The contrarian view is that Russia is winning the war. Detractors of the West are pleased that Putin has finally called NATO’s bluff. Russia already holds a large portion of the Donbas and Donetsk and may gain more territory if the war persists. No matter what prevails on the battlefield, Russia is unlikely to vacate those territories. This will weaken Ukraine’s bargaining position for any future prospect of a peace deal. This means a state of prolonged frozen conflict accompanied by an arms race, and higher defence spending, a burden that the rest of Europe will have to bear.
Regardless of the war outcome, even a weakened Russia will remain central to European security. In the scenario that Putin can crush Ukraine’s resistance, the challenges for Europe would multiply. Even the task of rebuilding Ukraine would depend on sustained energy supplies from Russia.
Russia will remain a formidable military power with a large nuclear arsenal, and disruptive technology to influence the global strategic balance. In fact, this war may have taught the Russian military how to deal with NATO’s weaponry. The question, therefore, is whether Europe will opt for a new security architecture with the inclusion or exclusion of Russia.
One cannot underestimate the Russian strategic culture and its deep-seated history of threat perceptions vis-à-vis others. The 1962 Cuban missile crisis and the Euro-missile crisis of the 1980s still stand in public memory. In fact, things may not have come to such a pass if the West had not ignored Moscow’s repeated warnings against NATO’s expansion. Therefore, the assumption that Russia is permanently weakened is premature.
Instead, Putin, through the war efforts, may have found a renewed goal and a sense of purpose to regenerate Russia. The Russian economy is certainly withering now, but it also showed resilience because of the growing share in the energy markets. Moscow has dramatically reoriented its foreign policy/economy toward China, the Middle East, India, and Africa — a historic shift in the global power balance.

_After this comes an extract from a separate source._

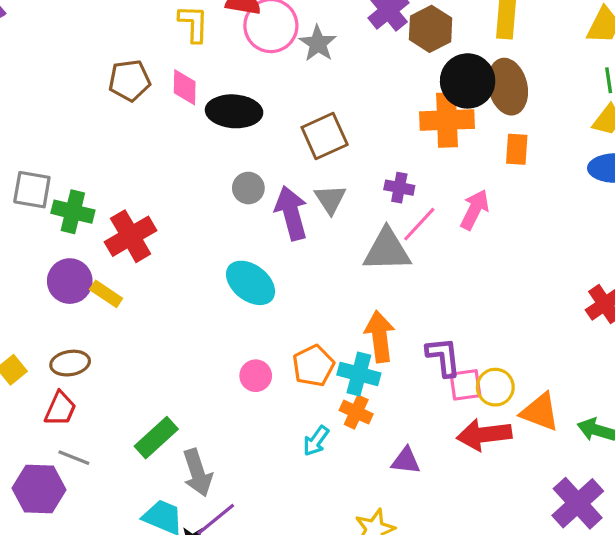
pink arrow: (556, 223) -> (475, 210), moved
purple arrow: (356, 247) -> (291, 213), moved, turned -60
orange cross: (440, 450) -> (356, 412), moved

In the years ahead, Russia will be geopolitically tied to Europe, but the scale of its assertion will depend on how widely the US defines its global interests. It is already reasserting its influence around the world, especially in the Middle East. Ukraine’s fate aside, the conflict in Gaza will shape the future trajectory of Russia’s foreign policy. Moscow has tentatively taken steps to improve links with Beijing knowing that the matrix of partnership is imbalanced — in Beijing’s favour.
India’s official Russia policy remains grounded in realism, but a tendency among observers and analysts is to quickly draw on Western conclusions to discard Russia, and berate Putin for his “war of choice”. It would be premature to underestimate Russia’s potential.